Before i start i will post everywhere but not sure on postage costs.

Some Minor problems with some of the models - these are one of the hydras took a jump down my stairs and two of the auto cannons barrels have snapped but easily fixable by pinning and melting. 2 models have snapped at the foot. yes only one foot so it can be pinned back together. apart from that i cant remember anything else that is wrong with the models, but of course i will check through the models before posting and inform of any other imperfections.

Im selling a full competitive 1750 DKOK army. almost fully painted and based, just 2 models i believe need painting and a squad need basing. 

http://www.warseer.com/forums/showthread.php?t=256636

I bought the majority of the army from this person, so the pictures are pretty much what i bought, except the Valkyries.

The Army includes a KR multi case for a valkyrie and everything below.

Commissar
Company Command Squad FW models
Chimera 6 - might be 7 but at least 6.


Command Squad FW models

Psycer Battle Squad x2(20models) - Converted from Marauders.



Command Squad - Cadian box

All DKOK Models. - I need to double check on the heavy weapons though. but im pretty sure i have more than 5 i will update with a list.
10 Guardsman inc Heavy Weapon
10 Guardsman inc Heavy Weapon
10 Guardsman inc Heavy Weapon
10 Guardsman inc Heavy Weapon

The Heavy Weapons are as followed.....9 Heavy weapons teams (5 HB and 4 Autocannons.
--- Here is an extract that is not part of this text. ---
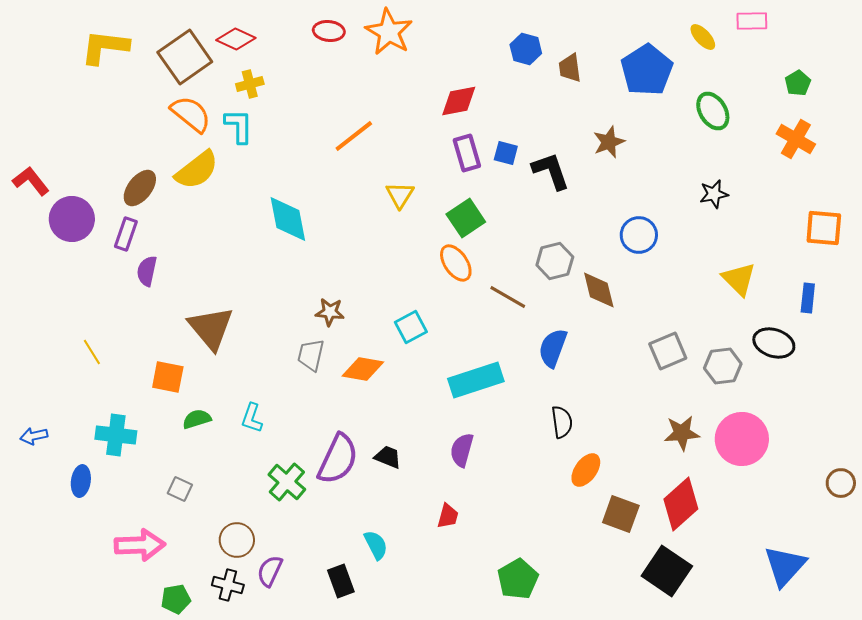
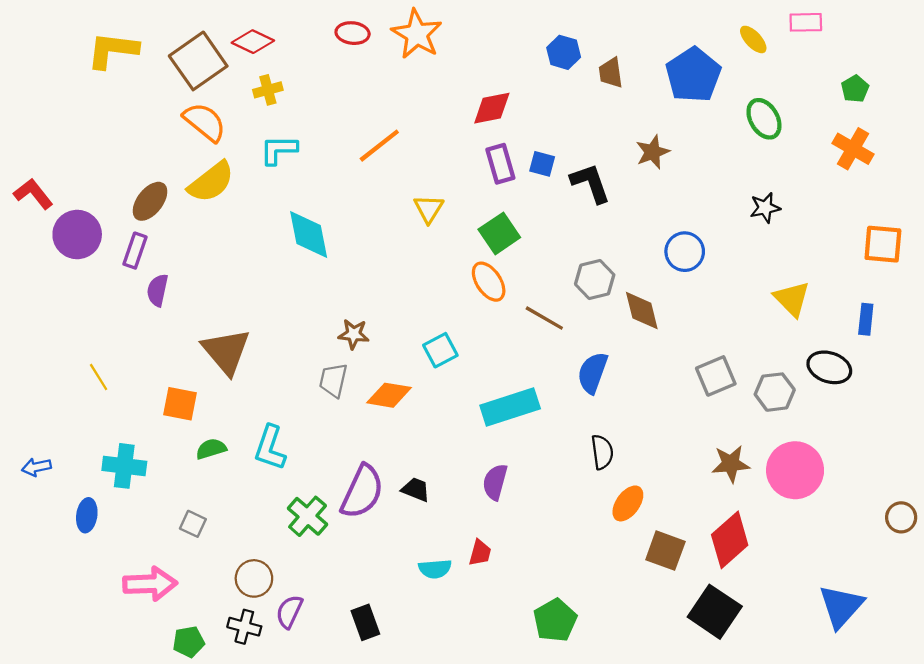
cyan L-shape: (239, 126) -> (279, 150), moved, turned -90
cyan L-shape: (252, 418) -> (270, 448), size x1.4
cyan semicircle: (376, 545) -> (435, 569), moved, turned 112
Painted)

Valkyrie 3 - Will Send 2 Conversion kits for vendetta

Hydras x2 - FW Models - One was dropped and 2 of the auto cannon turrets snapped, but easily fixable with a pin.


pictures available on request. which i will be doing 2moro if i get time.
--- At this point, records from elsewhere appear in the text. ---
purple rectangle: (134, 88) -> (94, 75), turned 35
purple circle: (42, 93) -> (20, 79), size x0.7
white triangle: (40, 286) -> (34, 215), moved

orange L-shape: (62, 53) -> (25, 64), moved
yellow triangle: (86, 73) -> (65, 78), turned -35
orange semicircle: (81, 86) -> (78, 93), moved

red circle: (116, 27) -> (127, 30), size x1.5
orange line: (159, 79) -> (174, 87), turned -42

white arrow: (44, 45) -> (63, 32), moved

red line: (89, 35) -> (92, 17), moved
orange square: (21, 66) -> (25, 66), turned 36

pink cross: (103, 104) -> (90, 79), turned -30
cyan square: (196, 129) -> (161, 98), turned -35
I am looking to get cash offers for this army.


*EDIT:*

Off the top of my head and i will be getting round to sorting this out 2moro properly, the heavy weapons teams are :- 
5 Heavy Bolters
4 Auto Cannons

They have been converted from FW parts and the normal Heavy weapon teams with scenic ruined city bases. Both crew are the DkoK one fireing the weapon and the other at ease.

The Troops are as followed :-
30 at ease
20 Grenadiers

Also added to this i just found a Platoon command Squad still in its FW packaging.


----------



## killerbot3009 (Jun 17, 2009)

bump it up?


----------



## dandan1350 (Apr 22, 2010)

Take it theres no armies your interested in for trade?


----------



## Silens (Dec 26, 2010)

That is a very nice looking army.. But I imagine you're looking for a fair bit for it? How much are you asking? I've got a 1500 point wood elf army which I could trade (Plus a bit of cash, of course) for the army. The wood elves cost around.. £130 in total, and most have been based and some models may be missing so I'd value it at around £80, though I'll do a proper head count some time. This is, of course, presuming you're interested in wood elves. If not, give me a flat out price?


----------